_Document extract:_
++++++

It’s free. It runs in the browser. The premise is this: build a computer from scratch, starting from a single logic gate — a NAND gate. That’s it. One component. Go.

From that you build NOT gates, AND gates, OR gates, XOR gates. Then half adders, full adders, an ALU. Then registers. Then RAM. Then a program counter. Then a fully programmable computer. All of it wired together by you, in a little drag-and-drop circuit editor, level by level.

I work in cyber security, ive done years of infracstructure stuff, I fiddle with tech all the time yet somehow I am and have always been several layers of abstraction away from caring about logic gates. And yet. Every few months something reminds me NandGame exists and I lose an evening to it.

Because here’s the thing — it’s not just educational (though it is (relay start point aside), genuinely, the most intuitive explanation of how a computer actually works that I’ve encountered). It’s a puzzle game. A good one. There’s a minimum component count for each solution and once you clear a level you will absolutely go back and try to do it in fewer gates because your first solution was technically correct and aesthetically offensive.

++++++

_Records provided:_
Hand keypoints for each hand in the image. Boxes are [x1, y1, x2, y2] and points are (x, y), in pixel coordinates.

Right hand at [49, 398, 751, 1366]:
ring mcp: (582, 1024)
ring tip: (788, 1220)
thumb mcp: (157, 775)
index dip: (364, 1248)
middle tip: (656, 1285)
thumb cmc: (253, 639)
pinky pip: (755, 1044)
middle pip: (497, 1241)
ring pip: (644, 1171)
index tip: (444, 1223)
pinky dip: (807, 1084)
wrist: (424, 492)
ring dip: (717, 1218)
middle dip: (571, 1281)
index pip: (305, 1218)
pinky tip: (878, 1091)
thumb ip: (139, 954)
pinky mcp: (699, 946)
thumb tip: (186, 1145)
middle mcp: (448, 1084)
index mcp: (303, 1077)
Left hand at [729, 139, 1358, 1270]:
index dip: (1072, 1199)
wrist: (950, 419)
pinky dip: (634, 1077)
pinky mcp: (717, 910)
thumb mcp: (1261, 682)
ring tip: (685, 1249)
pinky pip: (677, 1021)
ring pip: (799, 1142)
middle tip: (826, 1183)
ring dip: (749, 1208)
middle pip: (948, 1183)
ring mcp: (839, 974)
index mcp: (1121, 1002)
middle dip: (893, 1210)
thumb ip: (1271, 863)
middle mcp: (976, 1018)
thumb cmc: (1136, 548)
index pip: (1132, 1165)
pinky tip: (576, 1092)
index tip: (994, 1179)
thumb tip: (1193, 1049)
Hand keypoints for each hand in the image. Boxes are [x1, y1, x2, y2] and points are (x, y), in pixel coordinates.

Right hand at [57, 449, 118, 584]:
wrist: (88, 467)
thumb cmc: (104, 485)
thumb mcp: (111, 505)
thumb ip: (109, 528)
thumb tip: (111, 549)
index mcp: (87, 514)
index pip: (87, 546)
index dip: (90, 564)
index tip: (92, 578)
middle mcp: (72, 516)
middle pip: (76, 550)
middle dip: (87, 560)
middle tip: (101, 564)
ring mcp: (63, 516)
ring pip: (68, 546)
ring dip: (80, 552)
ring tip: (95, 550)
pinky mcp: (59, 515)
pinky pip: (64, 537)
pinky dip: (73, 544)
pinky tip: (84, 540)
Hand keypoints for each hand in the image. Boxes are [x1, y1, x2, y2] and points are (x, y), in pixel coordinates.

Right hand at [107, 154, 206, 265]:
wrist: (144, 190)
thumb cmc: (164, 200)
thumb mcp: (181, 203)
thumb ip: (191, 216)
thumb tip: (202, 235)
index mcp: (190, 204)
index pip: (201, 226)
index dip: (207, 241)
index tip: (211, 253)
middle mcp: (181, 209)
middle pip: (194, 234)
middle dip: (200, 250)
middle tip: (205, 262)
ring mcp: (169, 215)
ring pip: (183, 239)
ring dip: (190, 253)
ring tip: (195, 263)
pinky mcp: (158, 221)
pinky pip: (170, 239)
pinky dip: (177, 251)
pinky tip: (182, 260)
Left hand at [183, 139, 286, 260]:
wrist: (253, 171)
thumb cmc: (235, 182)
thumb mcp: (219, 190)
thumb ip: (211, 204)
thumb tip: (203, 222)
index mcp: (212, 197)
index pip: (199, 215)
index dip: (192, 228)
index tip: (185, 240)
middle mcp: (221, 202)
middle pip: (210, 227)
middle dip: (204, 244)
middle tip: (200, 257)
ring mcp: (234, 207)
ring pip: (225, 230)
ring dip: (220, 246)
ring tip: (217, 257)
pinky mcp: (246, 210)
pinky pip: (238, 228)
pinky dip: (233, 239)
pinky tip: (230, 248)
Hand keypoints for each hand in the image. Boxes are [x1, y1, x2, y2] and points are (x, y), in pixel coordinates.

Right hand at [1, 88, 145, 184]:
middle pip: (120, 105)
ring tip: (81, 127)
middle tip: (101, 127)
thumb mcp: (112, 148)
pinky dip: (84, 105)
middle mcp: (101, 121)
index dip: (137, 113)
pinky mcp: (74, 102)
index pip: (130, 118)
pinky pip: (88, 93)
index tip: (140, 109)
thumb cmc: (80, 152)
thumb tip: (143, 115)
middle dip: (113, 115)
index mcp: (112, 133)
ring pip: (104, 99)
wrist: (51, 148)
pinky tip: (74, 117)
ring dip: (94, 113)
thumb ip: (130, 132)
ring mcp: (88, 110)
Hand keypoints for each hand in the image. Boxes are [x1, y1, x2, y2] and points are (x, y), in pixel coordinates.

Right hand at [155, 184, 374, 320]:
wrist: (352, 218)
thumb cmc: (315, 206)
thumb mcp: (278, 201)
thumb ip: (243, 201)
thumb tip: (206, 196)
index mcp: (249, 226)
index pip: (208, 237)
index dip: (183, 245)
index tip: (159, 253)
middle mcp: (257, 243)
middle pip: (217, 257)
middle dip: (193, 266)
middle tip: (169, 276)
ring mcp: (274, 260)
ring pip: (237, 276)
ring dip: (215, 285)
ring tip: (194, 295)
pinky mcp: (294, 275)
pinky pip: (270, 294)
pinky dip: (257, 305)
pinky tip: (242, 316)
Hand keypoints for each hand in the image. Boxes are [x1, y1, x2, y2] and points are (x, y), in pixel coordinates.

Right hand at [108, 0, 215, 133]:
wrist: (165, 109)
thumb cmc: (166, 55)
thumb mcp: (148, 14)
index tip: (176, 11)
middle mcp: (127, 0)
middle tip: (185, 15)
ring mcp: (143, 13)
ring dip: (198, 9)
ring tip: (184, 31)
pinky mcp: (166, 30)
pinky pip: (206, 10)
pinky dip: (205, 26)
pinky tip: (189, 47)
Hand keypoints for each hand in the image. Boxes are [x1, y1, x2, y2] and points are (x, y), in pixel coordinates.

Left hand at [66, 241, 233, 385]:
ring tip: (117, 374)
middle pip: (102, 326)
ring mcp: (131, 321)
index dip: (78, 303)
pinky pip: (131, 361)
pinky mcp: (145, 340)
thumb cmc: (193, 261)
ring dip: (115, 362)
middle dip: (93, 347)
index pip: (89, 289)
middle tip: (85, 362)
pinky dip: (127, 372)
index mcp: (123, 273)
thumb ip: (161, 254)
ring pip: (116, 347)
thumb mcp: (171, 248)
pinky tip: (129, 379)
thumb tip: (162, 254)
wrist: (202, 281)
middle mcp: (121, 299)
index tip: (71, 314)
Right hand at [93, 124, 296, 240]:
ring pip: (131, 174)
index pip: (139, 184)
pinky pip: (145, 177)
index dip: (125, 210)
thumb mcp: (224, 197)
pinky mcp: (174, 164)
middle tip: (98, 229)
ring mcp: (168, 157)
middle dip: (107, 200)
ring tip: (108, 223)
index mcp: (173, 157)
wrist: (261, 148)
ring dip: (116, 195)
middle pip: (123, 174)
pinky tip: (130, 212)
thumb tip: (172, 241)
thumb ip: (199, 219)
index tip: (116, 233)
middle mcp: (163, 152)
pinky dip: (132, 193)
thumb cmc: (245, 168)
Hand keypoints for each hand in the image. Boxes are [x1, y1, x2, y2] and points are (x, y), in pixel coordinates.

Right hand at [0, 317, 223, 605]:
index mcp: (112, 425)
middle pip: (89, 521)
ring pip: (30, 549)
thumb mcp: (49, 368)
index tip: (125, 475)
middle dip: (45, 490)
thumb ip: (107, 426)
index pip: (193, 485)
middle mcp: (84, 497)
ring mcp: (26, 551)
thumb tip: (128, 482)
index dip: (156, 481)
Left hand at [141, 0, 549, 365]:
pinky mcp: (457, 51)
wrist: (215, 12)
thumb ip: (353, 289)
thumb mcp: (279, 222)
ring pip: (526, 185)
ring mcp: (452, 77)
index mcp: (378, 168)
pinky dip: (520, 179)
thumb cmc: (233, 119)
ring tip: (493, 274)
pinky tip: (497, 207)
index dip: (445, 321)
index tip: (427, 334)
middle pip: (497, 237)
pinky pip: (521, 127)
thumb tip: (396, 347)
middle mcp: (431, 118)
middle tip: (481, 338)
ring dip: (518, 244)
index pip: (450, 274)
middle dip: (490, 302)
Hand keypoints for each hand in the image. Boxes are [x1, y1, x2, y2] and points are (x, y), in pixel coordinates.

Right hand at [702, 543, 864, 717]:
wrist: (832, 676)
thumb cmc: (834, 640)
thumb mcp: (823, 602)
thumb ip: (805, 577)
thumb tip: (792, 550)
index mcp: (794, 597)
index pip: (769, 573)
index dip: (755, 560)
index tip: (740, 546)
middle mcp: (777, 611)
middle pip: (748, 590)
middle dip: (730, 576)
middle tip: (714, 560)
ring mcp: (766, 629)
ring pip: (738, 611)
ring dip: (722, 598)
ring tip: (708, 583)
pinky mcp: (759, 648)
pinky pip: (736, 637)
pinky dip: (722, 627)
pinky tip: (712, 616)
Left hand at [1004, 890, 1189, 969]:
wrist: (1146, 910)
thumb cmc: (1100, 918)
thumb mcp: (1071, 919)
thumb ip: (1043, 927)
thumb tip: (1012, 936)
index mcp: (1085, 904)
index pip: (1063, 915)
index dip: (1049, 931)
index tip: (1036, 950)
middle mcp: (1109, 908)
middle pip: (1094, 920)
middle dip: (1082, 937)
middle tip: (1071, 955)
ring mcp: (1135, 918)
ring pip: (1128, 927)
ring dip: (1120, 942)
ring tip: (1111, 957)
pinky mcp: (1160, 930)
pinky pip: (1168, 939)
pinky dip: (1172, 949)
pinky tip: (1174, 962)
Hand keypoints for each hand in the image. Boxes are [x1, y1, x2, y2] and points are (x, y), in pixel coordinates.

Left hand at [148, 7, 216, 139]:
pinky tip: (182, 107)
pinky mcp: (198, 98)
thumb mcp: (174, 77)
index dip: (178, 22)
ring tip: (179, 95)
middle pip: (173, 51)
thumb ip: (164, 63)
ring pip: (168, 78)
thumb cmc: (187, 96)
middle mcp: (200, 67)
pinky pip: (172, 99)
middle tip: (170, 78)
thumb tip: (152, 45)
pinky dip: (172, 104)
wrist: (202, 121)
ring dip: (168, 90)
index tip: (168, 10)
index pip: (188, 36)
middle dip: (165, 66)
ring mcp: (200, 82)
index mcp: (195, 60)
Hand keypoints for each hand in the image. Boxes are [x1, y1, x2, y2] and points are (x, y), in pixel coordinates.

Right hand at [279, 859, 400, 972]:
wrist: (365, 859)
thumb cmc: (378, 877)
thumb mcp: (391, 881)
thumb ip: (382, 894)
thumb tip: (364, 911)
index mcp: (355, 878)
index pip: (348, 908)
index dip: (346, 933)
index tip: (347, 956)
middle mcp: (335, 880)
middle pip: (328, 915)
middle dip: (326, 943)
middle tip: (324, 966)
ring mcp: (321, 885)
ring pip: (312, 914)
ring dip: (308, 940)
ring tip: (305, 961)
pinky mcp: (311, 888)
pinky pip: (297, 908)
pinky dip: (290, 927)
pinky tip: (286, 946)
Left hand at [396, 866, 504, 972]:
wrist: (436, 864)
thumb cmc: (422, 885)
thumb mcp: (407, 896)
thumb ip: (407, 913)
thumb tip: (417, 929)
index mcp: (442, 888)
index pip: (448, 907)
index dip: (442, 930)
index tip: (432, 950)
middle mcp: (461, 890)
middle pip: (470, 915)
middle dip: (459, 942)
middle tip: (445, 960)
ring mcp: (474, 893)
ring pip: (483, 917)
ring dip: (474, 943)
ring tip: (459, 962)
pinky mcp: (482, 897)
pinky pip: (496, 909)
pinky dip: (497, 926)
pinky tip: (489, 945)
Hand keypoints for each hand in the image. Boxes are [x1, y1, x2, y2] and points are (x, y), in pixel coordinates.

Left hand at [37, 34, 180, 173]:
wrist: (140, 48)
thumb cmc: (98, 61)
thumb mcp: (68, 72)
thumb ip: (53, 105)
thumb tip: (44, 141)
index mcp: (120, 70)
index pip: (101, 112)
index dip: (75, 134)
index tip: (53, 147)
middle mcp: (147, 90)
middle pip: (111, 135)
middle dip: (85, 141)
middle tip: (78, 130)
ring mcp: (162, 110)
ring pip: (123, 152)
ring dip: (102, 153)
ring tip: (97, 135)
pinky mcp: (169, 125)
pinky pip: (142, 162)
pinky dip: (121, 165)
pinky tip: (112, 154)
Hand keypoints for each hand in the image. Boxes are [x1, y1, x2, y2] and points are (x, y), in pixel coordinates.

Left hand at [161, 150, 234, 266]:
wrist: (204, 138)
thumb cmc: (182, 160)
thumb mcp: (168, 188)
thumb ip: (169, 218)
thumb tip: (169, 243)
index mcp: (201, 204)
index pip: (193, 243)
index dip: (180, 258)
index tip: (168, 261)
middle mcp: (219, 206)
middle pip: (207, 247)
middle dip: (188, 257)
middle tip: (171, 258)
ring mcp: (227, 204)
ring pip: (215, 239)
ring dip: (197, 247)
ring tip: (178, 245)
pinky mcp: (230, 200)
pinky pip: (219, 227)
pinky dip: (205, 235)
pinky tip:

++++++

_Aim of the exercise:_
Pick up the piece about NandGame after its last sentence and keep writing it. The material comes from a different source than the piece about NandGame.

_Expected answer:_
The difficulty curve is right too. The early stuff feels obvious in retrospect, which is how it should feel — you want to feel clever, not battered. By the time you’re thinking about memory addressing and how a program counter actually increments and why, you’ve built up enough context that it makes sense. It doesn’t feel like a lesson. It feels like a thing you worked out. Best part is, when you get stuck, as you will, and even after completing it I still do when I re-visit - someone, somewhere has already worked it out, reddit is a trove of the right answers if you are really stuck and can give yourself the easy way out without much guilt - because even when you know the answer, its still hugely interesting to see it and realise how and why it works.

If you’ve ever wondered how the thing you write code on actually works — not in a “well there’s electricity and silicon” hand-wavy way but actually, concretely, step by step — go play it. It’s free. It takes as long as you let it take. You’ll come out the other end knowing what an ALU is and why that matters, which is more than most CS degrees bother to explain before they move on to talking about algorithms.

nandgame.com. Go on. You won’t regret it. I mean you might lose a Tuesday evening but that’s a reasonable price.